When most engineers hear "monolith," they picture a sprawling, tangled codebase. A single file with 10,000 lines. Functions that reach across the entire system. Tests that break when you rename a variable three folders away.
That image is real, but it describes bad code, not monoliths. I've seen microservices just as tangled, except the mess was distributed across six repositories and three message queues. A monolith is a deployment decision: your application runs as a single process instead of being split into dozens of independently deployed services. Whether your code is well-structured has nothing to do with how it deploys.
What Makes a Monolith Modern
The monoliths I see teams build today have clear module boundaries, domain-driven structure, and explicit interfaces between components. A well-structured Node.js application using Fastify has modules for billing, user management, and notifications. Each has its own domain logic, data access layer, and tests. They just happen to run in the same process and share a database connection pool.
When DHH describes Basecamp serving millions of users across six platforms with 12 programmers, he's describing a system with clear structure that happens to deploy as one unit. Local reasoning and transactional consistency without the operational cost of distributed systems.
How We Got Here
Stories from Netflix, Amazon, and Uber became the architectural playbook for an entire generation of engineers. Those companies had thousands of engineers, extreme load, and genuine coordination problems. Microservices let independent teams deploy on independent timelines without stepping on each other.
But copying that pattern without those constraints creates problems it was never meant to solve. Martin Fowler's research on the MonolithFirst pattern shows this clearly: successful microservice stories almost always started with a monolith that grew too large, while systems built as microservices from scratch often struggled.
Why Small Teams Struggle With Microservices
The promise of microservices is independence. Each service has its own codebase, deployment pipeline, and database. Teams can move without coordinating.
That promise breaks down when you have three engineers responsible for six services.
Microservices assume organizational structure. At Amazon, a service maps to a team that owns it end-to-end. Small teams don't have that. The same person who wrote the billing service also wrote the notification service and is debugging the analytics pipeline. When every feature spans three services, you're multiplying the number of places one person has to think about simultaneously.
Every service needs its own pipeline: CI, deployment automation, health checks, logging, monitoring, alerting. By the sixth service, you're spending 40% of your time keeping infrastructure running instead of shipping features. Kelsey Hightower points out that Kubernetes—often adopted to manage this complexity—creates more operational burden than most teams can handle.

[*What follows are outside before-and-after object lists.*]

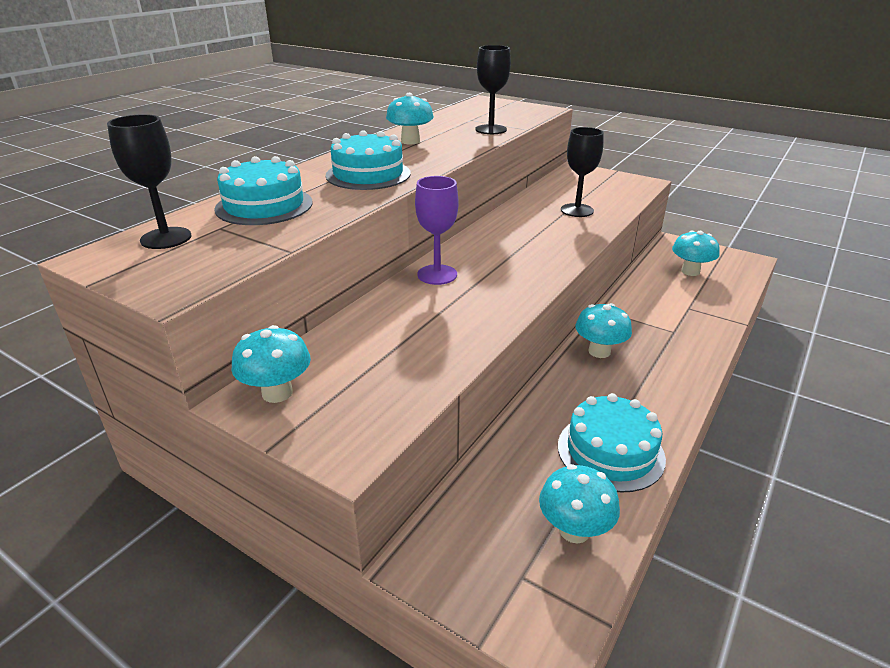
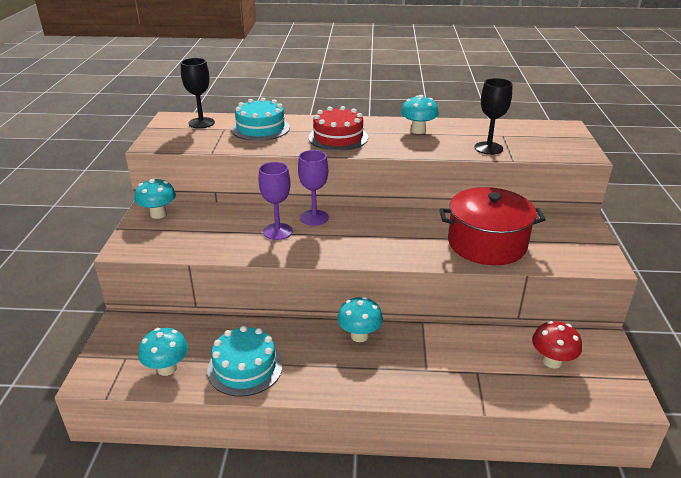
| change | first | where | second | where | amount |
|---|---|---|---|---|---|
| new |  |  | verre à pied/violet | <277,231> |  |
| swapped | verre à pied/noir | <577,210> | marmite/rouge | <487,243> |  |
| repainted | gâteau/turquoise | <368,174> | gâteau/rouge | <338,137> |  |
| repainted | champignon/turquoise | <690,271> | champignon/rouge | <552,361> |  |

Debugging gets harder. In a monolith, you have a stack trace showing exactly where the error happened. You can reproduce it locally. In microservices, a request touches five services. The error in service D came from malformed data in service A that passed through B and C. Now you're correlating logs and tracing request IDs across systems.
Onboarding gets slower. In a monolith, new engineers clone one repo, run pnpm install, and have the system running locally. In microservices, they clone six repos, figure out dependencies, spin up Docker Compose, and hope their laptop has enough RAM. Most teams give up on local development entirely.
API versioning becomes a tax. When you change a microservice's API, service B might not be ready for the new data shape. You version the endpoint, support v1 and v2 simultaneously, coordinate deploys, and deprecate v1 months later. In a monolith, your compiler tells you what breaks immediately.
When Microservices Make Sense
None of this means microservices are wrong. If you have 200 engineers and genuinely independent product teams, service boundaries let teams move autonomously. If one part of your system sees 100x the load of the rest, splitting it out makes operational sense. If regulatory requirements force data isolation, service boundaries provide that.
But those are specific problems with specific constraints. Most B2B companies building SaaS products for thousands of users don't have those problems. They have 15 engineers building features that touch multiple parts of the system, and every deploy needs coordination anyway because the product story is unified.
As Sam Newman argues in Building Microservices, the benefits only materialize at organizational scale. Below that threshold, you're paying the premium without getting the returns.
Where Complexity Lives
Microservices push complexity into infrastructure: service discovery, distributed tracing, eventual consistency, deployment orchestration. Monoliths push it into code: module boundaries, dependency discipline, architectural tests.
The difference is that you can refactor code. You can add linting rules to enforce boundaries. You can write tests that fail when modules reach into each other's internals. Infrastructure complexity doesn't refactor. It accumulates.
For most teams building most products, the monolith works better. Your architecture should help you ship features, not get in the way.
Try This
Look at your current system. How many services do you have? How many engineers? How often do you deploy a feature that only touches one service?
If you have more services than engineers, or if most features require coordinated deploys across services, you have the costs of microservices without the benefits.
Track how your team spends time over two weeks. How much goes to features versus deploying services, debugging distributed issues, or maintaining infrastructure? If the ratio is worse than 70/30, your architecture is working against you.